The Christmas election just keeps on giving. Speaking at the University of Lancashire, Jeremy Corbyn metamorphosed into a father Christmas figure, announcing that his party would provide free fibre optic broadband for every home and business in the country. The Labour party kicked off their electioneering this morning by announcing new plans to nationalise British broadband provider, Openreach, which is currently operated privately by British Telecoms.Corbyn said that this process would be managed by a British Broadband Service and would be financed by £20 billion of investment levied from big tech companies such as Google and Facebook. Corbyn promised that “when our manifesto arrives next weeks, it’s going to knock your socks off”, and that this was only the first “sneak preview” of much more to come. Labour have hinted that they could also nationalise Virgin Media, Sky, and TalkTalk.
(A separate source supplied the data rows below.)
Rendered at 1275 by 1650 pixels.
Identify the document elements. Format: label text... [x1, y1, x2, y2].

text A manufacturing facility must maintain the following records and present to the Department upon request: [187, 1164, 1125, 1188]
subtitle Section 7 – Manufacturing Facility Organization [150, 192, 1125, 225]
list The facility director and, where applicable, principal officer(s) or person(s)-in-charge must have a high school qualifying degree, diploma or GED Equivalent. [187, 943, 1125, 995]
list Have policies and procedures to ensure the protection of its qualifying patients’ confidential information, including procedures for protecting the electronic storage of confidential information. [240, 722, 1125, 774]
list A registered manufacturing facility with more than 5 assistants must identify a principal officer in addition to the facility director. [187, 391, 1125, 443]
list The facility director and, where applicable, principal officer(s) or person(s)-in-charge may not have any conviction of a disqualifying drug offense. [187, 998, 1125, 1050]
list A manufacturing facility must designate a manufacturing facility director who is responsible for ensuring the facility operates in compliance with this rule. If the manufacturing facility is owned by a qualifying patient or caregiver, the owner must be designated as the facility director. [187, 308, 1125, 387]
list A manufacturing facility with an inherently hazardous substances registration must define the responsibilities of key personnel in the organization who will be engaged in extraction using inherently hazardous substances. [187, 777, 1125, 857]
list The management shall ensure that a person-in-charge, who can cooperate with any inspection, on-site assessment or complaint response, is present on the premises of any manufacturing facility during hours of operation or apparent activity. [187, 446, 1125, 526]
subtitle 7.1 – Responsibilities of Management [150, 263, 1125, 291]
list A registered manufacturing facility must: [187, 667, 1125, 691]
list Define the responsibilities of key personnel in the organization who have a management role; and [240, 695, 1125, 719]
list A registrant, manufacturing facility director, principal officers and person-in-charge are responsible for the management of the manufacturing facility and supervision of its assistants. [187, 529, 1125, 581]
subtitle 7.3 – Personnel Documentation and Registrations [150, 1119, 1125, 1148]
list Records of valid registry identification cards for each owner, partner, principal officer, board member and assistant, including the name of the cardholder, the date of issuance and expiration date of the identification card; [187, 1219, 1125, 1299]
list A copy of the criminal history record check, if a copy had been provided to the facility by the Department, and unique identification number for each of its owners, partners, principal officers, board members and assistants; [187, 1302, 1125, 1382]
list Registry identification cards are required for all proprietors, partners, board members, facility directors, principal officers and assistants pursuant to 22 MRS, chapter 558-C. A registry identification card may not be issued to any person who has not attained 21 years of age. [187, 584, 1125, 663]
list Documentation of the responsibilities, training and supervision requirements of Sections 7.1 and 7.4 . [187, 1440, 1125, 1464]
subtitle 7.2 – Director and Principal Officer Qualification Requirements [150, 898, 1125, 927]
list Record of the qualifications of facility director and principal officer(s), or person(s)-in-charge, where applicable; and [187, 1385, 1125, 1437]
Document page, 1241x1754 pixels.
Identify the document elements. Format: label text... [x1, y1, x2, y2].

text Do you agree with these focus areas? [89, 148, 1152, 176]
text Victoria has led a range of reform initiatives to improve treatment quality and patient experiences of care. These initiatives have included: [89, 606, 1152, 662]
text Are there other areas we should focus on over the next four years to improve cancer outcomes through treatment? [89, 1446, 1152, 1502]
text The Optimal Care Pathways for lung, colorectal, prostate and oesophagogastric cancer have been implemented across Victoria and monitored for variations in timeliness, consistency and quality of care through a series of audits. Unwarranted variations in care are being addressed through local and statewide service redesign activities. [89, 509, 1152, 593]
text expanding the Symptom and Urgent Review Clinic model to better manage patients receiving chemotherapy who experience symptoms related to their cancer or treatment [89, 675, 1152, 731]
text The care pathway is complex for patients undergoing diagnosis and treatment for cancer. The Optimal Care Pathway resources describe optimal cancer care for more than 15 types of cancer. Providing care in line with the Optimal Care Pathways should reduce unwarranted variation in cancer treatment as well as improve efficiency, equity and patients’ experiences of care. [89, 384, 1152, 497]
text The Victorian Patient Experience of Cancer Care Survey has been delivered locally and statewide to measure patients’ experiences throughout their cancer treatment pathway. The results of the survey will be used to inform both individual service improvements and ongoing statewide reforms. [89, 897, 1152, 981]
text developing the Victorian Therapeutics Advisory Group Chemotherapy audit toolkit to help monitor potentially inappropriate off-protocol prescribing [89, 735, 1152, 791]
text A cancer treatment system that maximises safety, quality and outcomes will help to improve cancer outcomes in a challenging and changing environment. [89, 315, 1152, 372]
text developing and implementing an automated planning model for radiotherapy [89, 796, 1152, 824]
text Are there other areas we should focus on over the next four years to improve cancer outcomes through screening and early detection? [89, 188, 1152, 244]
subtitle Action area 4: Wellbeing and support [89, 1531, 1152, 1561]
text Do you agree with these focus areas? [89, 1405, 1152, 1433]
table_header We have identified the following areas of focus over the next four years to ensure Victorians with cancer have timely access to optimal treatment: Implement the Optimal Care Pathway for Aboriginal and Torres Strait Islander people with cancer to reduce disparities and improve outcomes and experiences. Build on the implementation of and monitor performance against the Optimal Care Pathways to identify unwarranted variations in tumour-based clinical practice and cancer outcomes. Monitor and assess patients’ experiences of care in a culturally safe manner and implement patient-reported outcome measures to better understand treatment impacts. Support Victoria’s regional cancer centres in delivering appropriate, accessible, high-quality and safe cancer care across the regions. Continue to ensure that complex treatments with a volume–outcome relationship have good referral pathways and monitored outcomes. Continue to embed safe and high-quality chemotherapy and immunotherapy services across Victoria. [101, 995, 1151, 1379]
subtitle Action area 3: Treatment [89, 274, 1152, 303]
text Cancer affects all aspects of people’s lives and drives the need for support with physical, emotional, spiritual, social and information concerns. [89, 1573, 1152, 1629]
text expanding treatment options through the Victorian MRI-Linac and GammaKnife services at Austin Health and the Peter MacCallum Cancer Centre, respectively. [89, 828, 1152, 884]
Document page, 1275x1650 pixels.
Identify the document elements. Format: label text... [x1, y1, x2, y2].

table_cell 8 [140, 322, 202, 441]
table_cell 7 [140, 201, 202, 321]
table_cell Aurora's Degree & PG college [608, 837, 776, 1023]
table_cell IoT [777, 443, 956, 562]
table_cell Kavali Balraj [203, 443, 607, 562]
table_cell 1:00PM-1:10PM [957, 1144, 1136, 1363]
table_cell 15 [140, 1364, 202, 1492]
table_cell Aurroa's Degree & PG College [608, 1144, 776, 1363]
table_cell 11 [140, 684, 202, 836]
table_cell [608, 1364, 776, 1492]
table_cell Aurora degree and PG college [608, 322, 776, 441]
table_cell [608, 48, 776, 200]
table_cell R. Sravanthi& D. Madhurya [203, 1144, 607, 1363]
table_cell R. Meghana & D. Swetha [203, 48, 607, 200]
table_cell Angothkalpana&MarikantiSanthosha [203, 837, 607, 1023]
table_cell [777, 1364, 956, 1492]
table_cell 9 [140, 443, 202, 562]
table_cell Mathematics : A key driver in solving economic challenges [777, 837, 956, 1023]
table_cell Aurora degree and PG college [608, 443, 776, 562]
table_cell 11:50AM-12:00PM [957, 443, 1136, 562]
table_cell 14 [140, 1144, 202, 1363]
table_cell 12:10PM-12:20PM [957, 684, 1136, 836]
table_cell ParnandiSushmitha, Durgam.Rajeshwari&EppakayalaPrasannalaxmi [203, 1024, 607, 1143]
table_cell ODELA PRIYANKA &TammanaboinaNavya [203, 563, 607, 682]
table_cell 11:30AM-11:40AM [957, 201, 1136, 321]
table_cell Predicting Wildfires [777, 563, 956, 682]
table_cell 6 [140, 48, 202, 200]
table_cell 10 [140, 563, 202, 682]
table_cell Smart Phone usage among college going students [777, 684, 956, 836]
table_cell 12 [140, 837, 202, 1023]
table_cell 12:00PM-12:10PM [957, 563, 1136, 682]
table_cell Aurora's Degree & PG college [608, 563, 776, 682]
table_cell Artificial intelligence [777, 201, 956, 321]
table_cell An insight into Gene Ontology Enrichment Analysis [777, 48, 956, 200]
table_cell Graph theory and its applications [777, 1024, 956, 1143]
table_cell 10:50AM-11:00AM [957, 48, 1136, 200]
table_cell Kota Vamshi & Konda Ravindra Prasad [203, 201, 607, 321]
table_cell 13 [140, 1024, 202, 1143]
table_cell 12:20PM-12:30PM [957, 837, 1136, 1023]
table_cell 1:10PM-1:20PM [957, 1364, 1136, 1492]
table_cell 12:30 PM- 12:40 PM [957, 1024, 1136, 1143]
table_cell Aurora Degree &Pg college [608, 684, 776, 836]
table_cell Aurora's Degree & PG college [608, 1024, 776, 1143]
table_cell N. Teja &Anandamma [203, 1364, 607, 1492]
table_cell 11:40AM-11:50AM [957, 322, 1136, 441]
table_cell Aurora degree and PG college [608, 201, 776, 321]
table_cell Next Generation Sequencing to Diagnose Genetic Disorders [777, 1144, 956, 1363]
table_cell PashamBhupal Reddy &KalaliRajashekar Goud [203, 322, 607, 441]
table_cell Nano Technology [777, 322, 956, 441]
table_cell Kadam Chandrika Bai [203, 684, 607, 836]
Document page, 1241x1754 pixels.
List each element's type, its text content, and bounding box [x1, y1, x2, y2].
One reason why Labour has unveiled this policy today is in order to combat the view that socialism is a dead ideology from the past. They are trying to hit back against the accusations that Labour are not offering new solutions for the modern economy, but only a tired model from the twentieth century. They are trying to counter the association of nationalisation with Cuban caudillos and crusty commissars. Good luck with that…
Ironically, the aesthetics of the presentation today at the party press conference were remarkably reminiscent of the New Labour PR operation. There were smart suits, red ties and white shirts, and and crisp, clean backdrop. Rebecca Long-Bailey was particularly sharply dressed, looking like a city worker while reinforcing the Corbyn message.
Shadow Chancellor John McDonnell, speaking after Corbyn in Lancaster today, said that this policy was not about going back to the 1970s – instead, nationalising broadband would herald the “public ownership of the future”. He expressed concerns that Britain would be lagging behind in what he called a “technology revolution” and the “fourth industrial revolution”. He also announced that Labour would introduce a comprehensive “charter of digital rights” to establish greater data protections.
McDonnell urged viewers to see a recent Ken Loach film, Sorry We Missed You, to see what is going on in the “gig economy”. He concluded by saying that that the “gig economy” being pursued by the Tories has led to “a torn social fabric” and a “climate emergency”.